AUSGEWÄHLTER AUSZUG
Wenn das Pferd, im Film Joey genannt, so wichtig war: Wie castet man ein Pferd?
Ich habe meinen Pferdeflüsterern voll vertraut, und sie haben Finder ausgesucht, der vor einigen Jahren schon in "Seabiscuit" die Hauptrolle spielte. Sie hatten nicht lange Zeit zum Training, nur ungefähr fünf Monate.
Jeremy Irvine, der Darsteller des Jungen, der dem geliebten Pferd in den Krieg folgt, hatte vorher nur etwas Amateurtheater und ein wenig Fernsehen gespielt. Das war ein Casting, nehme ich an, das Sie selbst überwacht haben.
Aber sicher. Ich habe schon einer ganzen Reihe von Kindern ihre erste Chance verschafft, Christian Bale, Drew Barrymore, Josh Brolin. Kinder lernen schnell und werden schnell zu Profis, beinahe zu schnell. Bei Jeremy brauchte es nur eine Woche, dann verzog er sich schon in eine Ecke, um sich auf die nächste Szene zu konzentrieren. Ich ging dann zu ihm und forderte ihn auf: "Fang nicht an zu denken, bereite dich bloß nicht vor. Komm einfach auf das Set!"
Ihr Konzept sah einen weitestgehenden Verzicht auf digitale Tricks vor. Das ist heutzutage ein schon beinahe kühnes Konzept.

BEREITGESTELLTE DATEN
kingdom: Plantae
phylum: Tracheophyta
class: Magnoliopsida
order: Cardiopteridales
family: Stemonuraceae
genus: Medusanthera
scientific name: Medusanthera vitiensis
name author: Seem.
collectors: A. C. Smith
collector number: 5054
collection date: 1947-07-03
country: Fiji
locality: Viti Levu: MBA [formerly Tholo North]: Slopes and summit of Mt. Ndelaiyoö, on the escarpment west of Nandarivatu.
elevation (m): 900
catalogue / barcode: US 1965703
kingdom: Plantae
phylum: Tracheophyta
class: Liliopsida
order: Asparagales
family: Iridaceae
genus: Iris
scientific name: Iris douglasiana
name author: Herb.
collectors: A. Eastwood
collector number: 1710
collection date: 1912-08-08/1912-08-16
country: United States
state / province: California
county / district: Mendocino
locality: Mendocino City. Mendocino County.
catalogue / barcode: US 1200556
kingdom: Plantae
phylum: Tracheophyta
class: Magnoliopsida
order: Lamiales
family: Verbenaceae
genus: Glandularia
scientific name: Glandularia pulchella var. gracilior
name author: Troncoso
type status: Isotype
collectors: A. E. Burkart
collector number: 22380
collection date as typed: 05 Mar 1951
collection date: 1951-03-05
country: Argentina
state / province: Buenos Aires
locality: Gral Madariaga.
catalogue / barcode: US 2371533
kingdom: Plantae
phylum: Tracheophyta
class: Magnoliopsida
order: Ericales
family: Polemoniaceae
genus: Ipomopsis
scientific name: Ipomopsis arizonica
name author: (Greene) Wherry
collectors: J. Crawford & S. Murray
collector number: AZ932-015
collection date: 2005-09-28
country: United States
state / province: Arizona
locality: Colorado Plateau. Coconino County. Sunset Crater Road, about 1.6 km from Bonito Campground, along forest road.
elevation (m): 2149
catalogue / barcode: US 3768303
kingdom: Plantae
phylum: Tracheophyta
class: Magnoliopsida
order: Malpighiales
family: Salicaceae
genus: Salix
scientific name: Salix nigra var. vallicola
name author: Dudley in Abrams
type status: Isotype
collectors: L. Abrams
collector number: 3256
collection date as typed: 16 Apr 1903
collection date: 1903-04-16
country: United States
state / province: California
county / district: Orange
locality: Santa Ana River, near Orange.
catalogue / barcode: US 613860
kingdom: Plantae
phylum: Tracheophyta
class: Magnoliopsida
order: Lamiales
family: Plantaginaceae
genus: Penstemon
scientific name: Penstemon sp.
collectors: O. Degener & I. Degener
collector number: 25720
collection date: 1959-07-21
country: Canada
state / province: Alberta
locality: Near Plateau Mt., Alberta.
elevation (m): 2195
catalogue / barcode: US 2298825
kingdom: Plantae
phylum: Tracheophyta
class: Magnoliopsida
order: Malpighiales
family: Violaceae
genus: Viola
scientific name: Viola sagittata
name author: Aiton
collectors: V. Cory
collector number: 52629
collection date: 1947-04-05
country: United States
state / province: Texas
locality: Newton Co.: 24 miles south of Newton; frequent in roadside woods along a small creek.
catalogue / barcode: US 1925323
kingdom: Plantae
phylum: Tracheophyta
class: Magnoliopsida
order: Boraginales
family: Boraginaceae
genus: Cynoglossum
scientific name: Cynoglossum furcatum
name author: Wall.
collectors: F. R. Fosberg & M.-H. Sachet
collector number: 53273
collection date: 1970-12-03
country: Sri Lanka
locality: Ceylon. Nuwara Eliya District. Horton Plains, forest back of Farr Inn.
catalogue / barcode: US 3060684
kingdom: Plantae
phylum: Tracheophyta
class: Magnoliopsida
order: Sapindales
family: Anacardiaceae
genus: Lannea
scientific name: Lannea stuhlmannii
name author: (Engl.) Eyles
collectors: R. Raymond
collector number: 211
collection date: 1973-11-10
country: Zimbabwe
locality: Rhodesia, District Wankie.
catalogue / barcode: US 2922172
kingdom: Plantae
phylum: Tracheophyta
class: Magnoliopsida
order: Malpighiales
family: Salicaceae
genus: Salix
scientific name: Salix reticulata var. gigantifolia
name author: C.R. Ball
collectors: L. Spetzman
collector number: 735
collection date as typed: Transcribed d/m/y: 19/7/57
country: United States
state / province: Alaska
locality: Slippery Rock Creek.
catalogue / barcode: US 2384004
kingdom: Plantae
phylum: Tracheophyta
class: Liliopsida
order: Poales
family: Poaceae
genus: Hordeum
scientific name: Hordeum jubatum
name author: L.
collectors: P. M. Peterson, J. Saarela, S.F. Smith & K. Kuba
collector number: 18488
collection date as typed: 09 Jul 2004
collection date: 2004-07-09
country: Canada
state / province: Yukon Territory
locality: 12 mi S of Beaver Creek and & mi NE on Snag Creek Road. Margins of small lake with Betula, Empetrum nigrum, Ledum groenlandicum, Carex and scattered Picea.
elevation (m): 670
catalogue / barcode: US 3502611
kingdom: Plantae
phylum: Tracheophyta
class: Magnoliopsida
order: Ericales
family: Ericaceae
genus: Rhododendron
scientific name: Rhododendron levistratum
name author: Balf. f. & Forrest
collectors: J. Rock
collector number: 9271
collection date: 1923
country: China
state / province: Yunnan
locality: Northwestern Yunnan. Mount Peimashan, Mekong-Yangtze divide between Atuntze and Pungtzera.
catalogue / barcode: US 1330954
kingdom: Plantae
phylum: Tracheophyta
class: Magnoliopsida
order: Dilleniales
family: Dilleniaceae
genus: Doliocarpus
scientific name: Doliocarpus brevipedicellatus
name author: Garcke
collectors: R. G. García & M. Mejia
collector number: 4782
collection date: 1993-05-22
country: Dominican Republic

AUFGABEN
1. Gib aus dem Interview den Abschnitt von „Aber sicher. Ich“ bis „beinahe kühnes Konzept.“ wortgetreu wieder.
2. Führe das Interview ab der Stelle fort, an der es aufhört.
Die Zeilen sind eigenständiges Material und gehören nicht zum Interview.

DIE LÖSUNGEN
1.
Aber sicher. Ich habe schon einer ganzen Reihe von Kindern ihre erste Chance verschafft, Christian Bale, Drew Barrymore, Josh Brolin. Kinder lernen schnell und werden schnell zu Profis, beinahe zu schnell. Bei Jeremy brauchte es nur eine Woche, dann verzog er sich schon in eine Ecke, um sich auf die nächste Szene zu konzentrieren. Ich ging dann zu ihm und forderte ihn auf: "Fang nicht an zu denken, bereite dich bloß nicht vor. Komm einfach auf das Set!"
Ihr Konzept sah einen weitestgehenden Verzicht auf digitale Tricks vor. Das ist heutzutage ein schon beinahe kühnes Konzept.

2.
In vielen Szenen habe ich mich einfach auf die Intelligenz von Finder verlassen. Deshalb gibt es keine Extremsituationen, die man einem digitalen Pferd zugemutet hätte, aber keinem aus Fleisch und Blut. Das Wichtigste sind Joeys Augen: Wen sieht er an, und wie sieht er ihn an? Die Emotionen dieser Geschichte kommen aus den Augen, nicht aus den Stunts. Es geht um Augenkontakt, und das ist viel intimer, als man es von einer Kriegsgeschichte erwarten würde.
Sie haben in den vergangenen fünf Jahren vier Kinofilme gedreht, das ist normal. Aber in der gleichen Zeit fungierten Sie auch als Produzent von mehr als zwanzig Spiel-und Fernsehfilmen. Das ist ungeheuer viel, fast beunruhigend viel. Warum diese Hyperaktivität?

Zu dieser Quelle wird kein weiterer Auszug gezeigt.